Here again is Jeffrey Sachs trying to make a public defense of the evaluation of the Millennium Villages Project (MVP).

He claims that "MVP is based on rigorous measurement, detailed comparison of the villages with other sites, and peer-reviewed science." He claims  list of the scientific publications{the list was deleted!} publications using MVP data, but (with all respect) non of the journals that were in the list before the page was deleted  is specialized in development economics or impact evaluation. Even more, I think he ought to directly address the "scientific counterevidence", like the one from the CGD guys (more about this here).

If the road to hell is paved with good intentions, maybe Sachs is in a highway to hell.... on the positive side, I at least must say that I admire that he is not comfortable with staying at his office to give advice to the world, but he tries to implement some real policies.


Wednesday, October 12, 2011

The essence of treatment heterogeneity

If the effect of a treatment is heterogeneous and the decision to take-up is based on individual characteristics unobservable to the econometrician, then we are in the presence of "essential heterogeneity".  This concept was coined by Heckman and he has been working in the issue for more than 2 decades, producing various papers with co-authors (including one of my professors from Chile), that are generally obscure and not easy to follow for applied researchers.
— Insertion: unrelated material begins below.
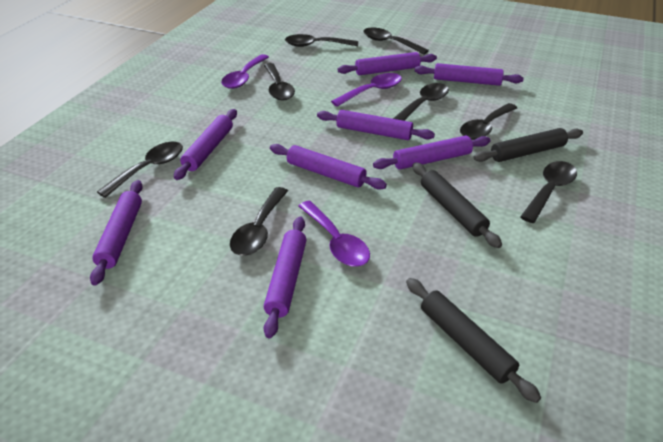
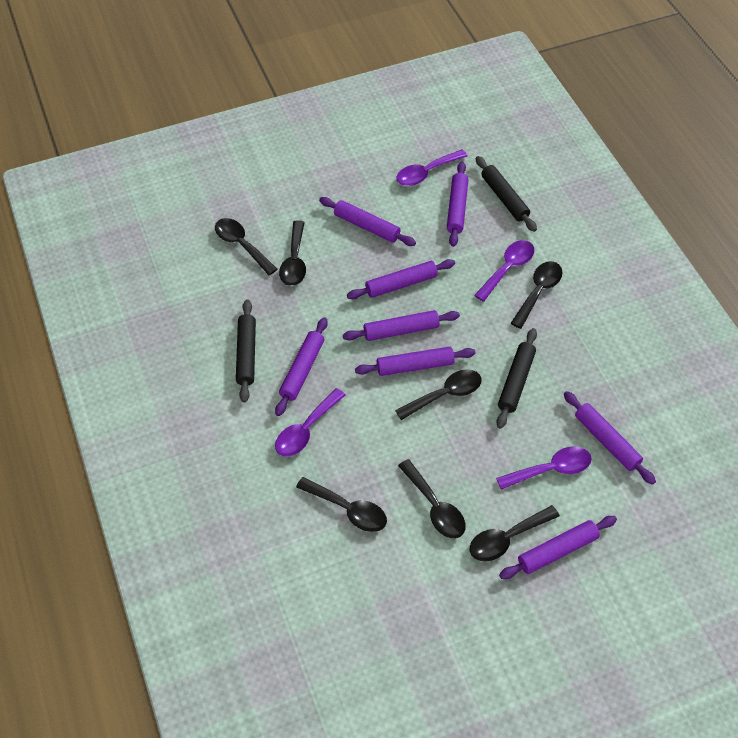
black spoon: [97,142,183,198] [230,187,288,256] [264,63,295,100] [285,34,358,47] [364,28,429,55] [393,83,449,121] [460,103,517,140] [520,161,577,223] = 8 -> [215,218,277,275] [279,220,306,286] [296,477,387,532] [395,369,482,420] [398,459,466,539] [470,505,560,561] [510,261,562,329] = 7
purple spoon: [221,54,269,89] [298,201,370,267] [331,73,402,107] = 3 -> [275,388,345,457] [396,149,467,186] [474,240,534,302] [496,447,592,490] = 4

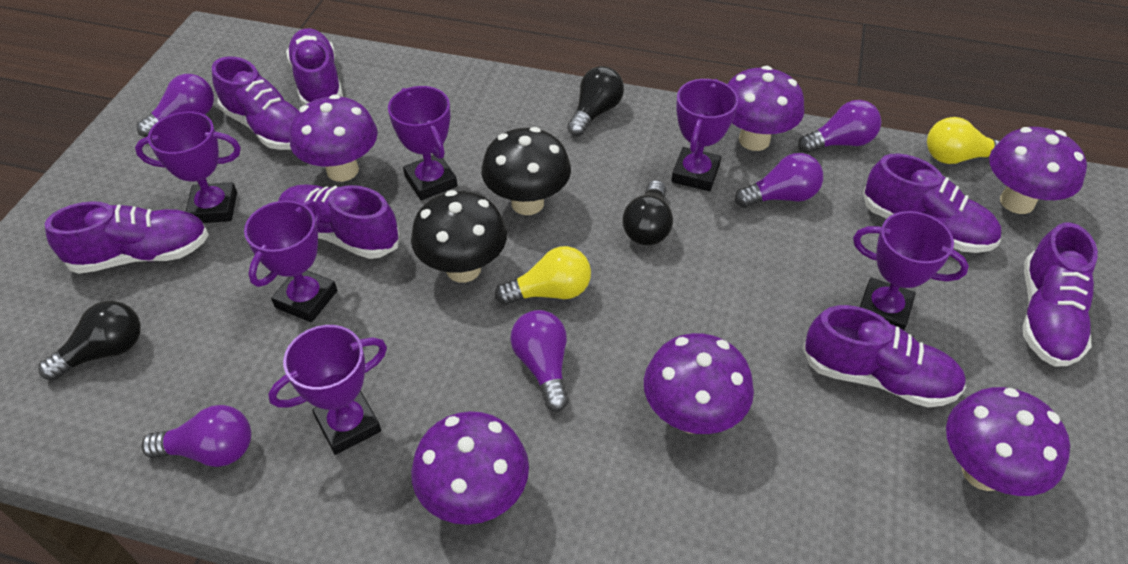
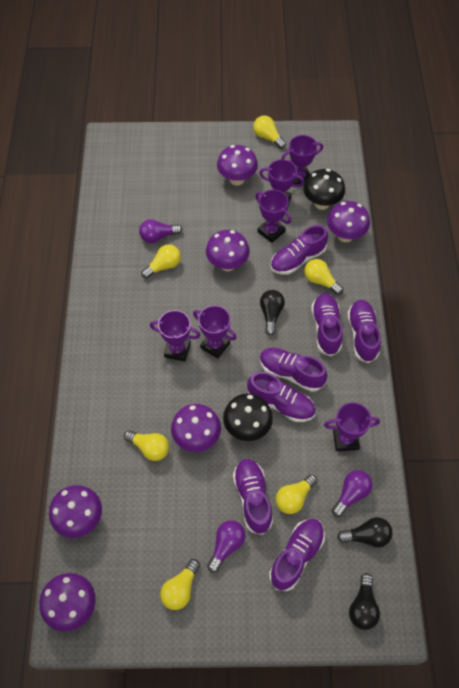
purple light bulb: [137,74,214,137] [141,405,251,467] [510,310,569,411] [735,153,823,208] [798,100,881,154] = 5 -> [139,219,182,243] [207,520,246,573] [332,470,373,517] = 3
yellow light bulb: [495,246,591,305] [927,117,1000,164] = 2 -> [124,430,169,461] [141,244,181,279] [160,559,200,610] [253,115,286,149] [276,474,317,514] [304,259,343,295] = 6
Martin Ravallion has a new paper that can be a good starting point to understand the problem. He shows that under  essential heterogeneity  the use of a randomized treatment assignment as an IV for take-up can be worse than the naive OLS specification in estimating the causal effect of a program. As a nice extension, he allows the unobserved heterogeneous characteristics to also affect the covariates. 

Tuesday, October 4, 2011

Open data for all

The Center  for Global Development has launched  an initiative for data transparency, in order to allow researchers to replicate their results. While doing this, they took the opportunity to criticize Jeff Sachs for not doing the same in the evaluation of his millennium villages project.